A second challenge that should be taken into consideration regarding telework for the future is well-being. Because work-related information is available anytime and anywhere, teleworkers may experience techno-stress. Techno-stress described as any negative impact on attitudes, thoughts, behaviours or body physiology and is attributable to permanent connectivity. The use of information technology ensures that teleworkers are permanently reachable which can lead to the expectations that workers are permanently available, hereby impairing rest period and the chance to recover. As a result, teleworkers may suffer from overworking, overtiredness and burn-out. In order to counter these effects, initiatives are being taken, also at the European level, to implement a right to disconnect. Modelled on the French legal system, the right to disconnect entails a right not to engage in work-related activities outside working time. Employees therefore should be able to disconnect from work by switching off communications tools without any negative consequences (such as dismissal). In practice, this right to disconnect might be difficult to regulate and enforce. Moreover, it can be said that it discards the flexibility offered by telework. Future regulatory action regarding telework should certainly address this particular challenge.

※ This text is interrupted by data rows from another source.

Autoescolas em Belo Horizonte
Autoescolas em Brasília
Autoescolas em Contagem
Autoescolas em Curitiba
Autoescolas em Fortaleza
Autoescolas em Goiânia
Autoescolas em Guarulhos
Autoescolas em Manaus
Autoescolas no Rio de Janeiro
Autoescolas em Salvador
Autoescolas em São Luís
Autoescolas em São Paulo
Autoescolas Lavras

Another substantial question which calls for a European answer is the issue of cross-border telework. Globalisation and digitalisation enable a practice of place independency that goes beyond national borders. Teleworkers can work in one country for an employer in another, without physically moving. In this regard, several questions arise on whether or not this is allowed, on the applicable labour laws and on the principle of free movement of workers and services. This aspect of the evolution of telework was not foreseen in the Framework Agreement, but will certainly become more relevant in the future.

Conclusion

Looking back to the last 20 years, it is safe to say that the Framework Agreement on telework has taken its effect. It provided a broad definition that that was able to endure rapid digitalisation and other gamechangers in the world of work. The key principles laid down in the Agreement are timeless and are ready to easily last another 20 years. However, in order to move forward, there are several gaps to fill. The myriad legal challenges involving working time and well-being for teleworkers, as well as cross-border telework should certainly be addressed in upcoming initiatives, whilst keeping in mind the spectrum of telework possibilities with variable degrees of autonomy and independency.